Extracted entries –

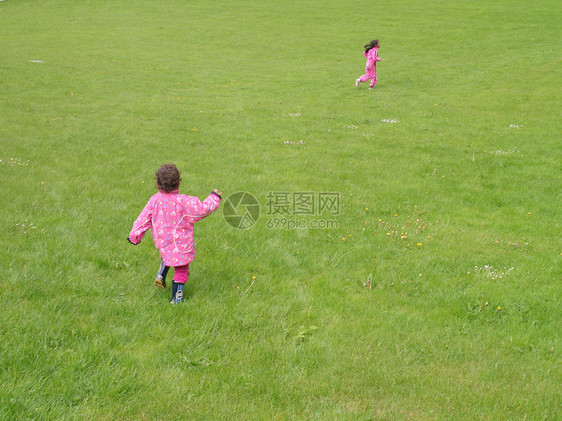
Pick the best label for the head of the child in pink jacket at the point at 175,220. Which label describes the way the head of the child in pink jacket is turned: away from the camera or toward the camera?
away from the camera

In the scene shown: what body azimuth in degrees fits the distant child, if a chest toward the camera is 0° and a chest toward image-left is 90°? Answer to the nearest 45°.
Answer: approximately 270°

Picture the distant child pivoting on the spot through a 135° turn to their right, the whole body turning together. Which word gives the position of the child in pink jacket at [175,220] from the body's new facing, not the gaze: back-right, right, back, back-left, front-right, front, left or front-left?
front-left
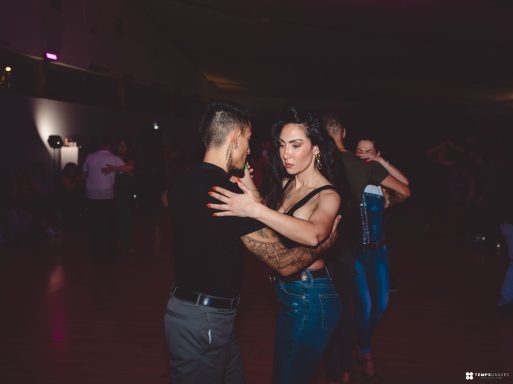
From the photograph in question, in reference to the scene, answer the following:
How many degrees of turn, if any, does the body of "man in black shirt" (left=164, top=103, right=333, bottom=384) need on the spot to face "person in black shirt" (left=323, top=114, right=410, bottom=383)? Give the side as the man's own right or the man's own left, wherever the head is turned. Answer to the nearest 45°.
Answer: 0° — they already face them

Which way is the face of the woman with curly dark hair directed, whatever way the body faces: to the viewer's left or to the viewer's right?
to the viewer's left

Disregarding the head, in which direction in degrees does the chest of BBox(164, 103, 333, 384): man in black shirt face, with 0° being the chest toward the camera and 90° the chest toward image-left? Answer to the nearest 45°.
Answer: approximately 225°

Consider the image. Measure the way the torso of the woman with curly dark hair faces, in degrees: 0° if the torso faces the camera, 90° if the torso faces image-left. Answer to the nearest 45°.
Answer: approximately 45°

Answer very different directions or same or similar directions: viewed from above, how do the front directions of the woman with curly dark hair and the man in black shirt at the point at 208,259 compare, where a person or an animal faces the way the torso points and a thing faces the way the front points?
very different directions
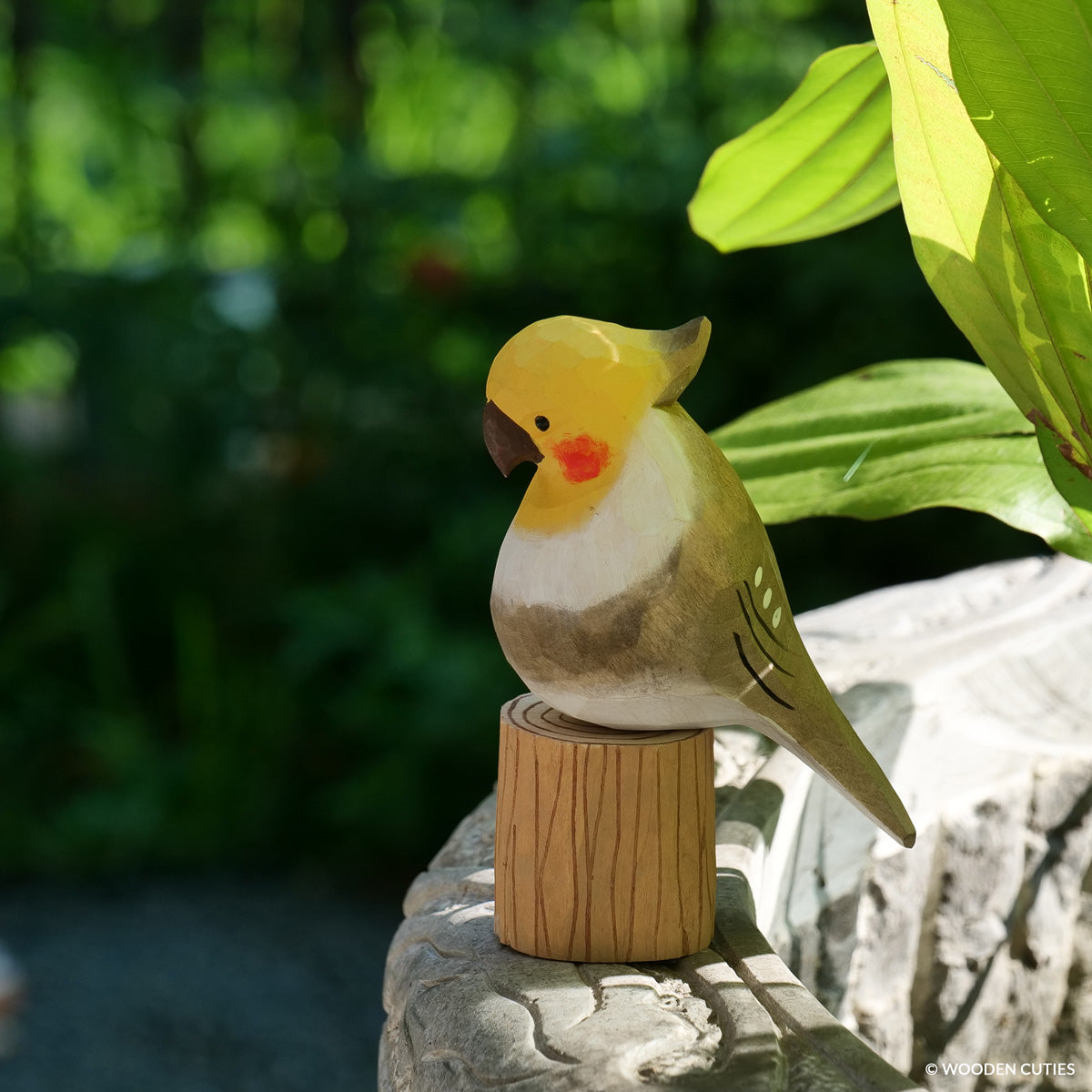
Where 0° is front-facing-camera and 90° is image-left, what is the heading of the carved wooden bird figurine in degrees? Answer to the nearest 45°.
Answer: approximately 90°
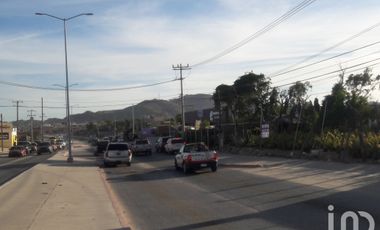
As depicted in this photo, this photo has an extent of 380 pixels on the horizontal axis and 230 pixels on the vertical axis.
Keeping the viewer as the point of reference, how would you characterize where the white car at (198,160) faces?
facing away from the viewer and to the left of the viewer
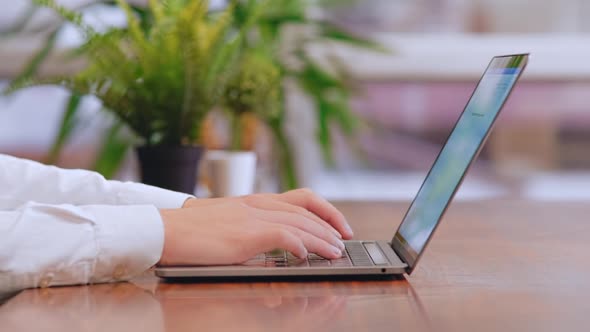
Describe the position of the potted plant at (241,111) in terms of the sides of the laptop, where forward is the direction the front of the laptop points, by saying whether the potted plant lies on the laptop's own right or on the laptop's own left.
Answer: on the laptop's own right

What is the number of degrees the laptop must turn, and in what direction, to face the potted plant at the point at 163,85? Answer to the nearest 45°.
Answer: approximately 45° to its right

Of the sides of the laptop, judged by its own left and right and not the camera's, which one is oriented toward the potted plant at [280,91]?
right

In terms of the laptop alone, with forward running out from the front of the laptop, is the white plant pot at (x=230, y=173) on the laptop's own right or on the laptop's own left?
on the laptop's own right

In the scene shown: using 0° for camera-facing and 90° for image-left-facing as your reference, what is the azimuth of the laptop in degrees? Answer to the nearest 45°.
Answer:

Exercise aim – Which lines run from the one containing "Answer very different" through the last line of the entries above? Output them exactly, both ends included, with no pictures.

Written solution –
Answer very different directions or same or similar directions: viewed from above, how do the front directions of the woman with curly dark hair and the man in black shirt at the point at 208,259 compare, where a person or an animal faces the way the torso points and a thing faces the way the front points?
very different directions
Where 0° is front-facing-camera and 90° is image-left, what is the heading of the carved wooden bird figurine in degrees? Answer to the nearest 45°.
Answer: approximately 90°
As depicted in this photo, this photo has an extent of 380 pixels on the horizontal axis and 230 pixels on the vertical axis.
Keeping the viewer as the point of reference, how would you characterize where the white car at (198,160) faces?
facing away from the viewer and to the left of the viewer
Describe the position of the potted plant at (241,111) in terms of the sides of the laptop, where forward is the direction the front of the laptop points, by saying whether the potted plant lies on the laptop's own right or on the laptop's own left.
Answer: on the laptop's own right

What is the number of degrees the laptop must turn, and in what direction, to face the potted plant at the point at 163,85? Answer to the nearest 45°.
Answer: approximately 45° to its right

Of the sides of the laptop, judged by its own left and right and not the camera's, which one is oriented toward the potted plant at [280,91]?
right

In terms of the laptop alone, with forward running out from the front of the laptop, is the white plant pot at (x=230, y=173) on the laptop's own right or on the laptop's own left?
on the laptop's own right

In the scene shown: using 0° for camera-facing and 90° for image-left-facing as your reference, what is the azimuth of the laptop in degrees? Answer to the nearest 45°.
Answer:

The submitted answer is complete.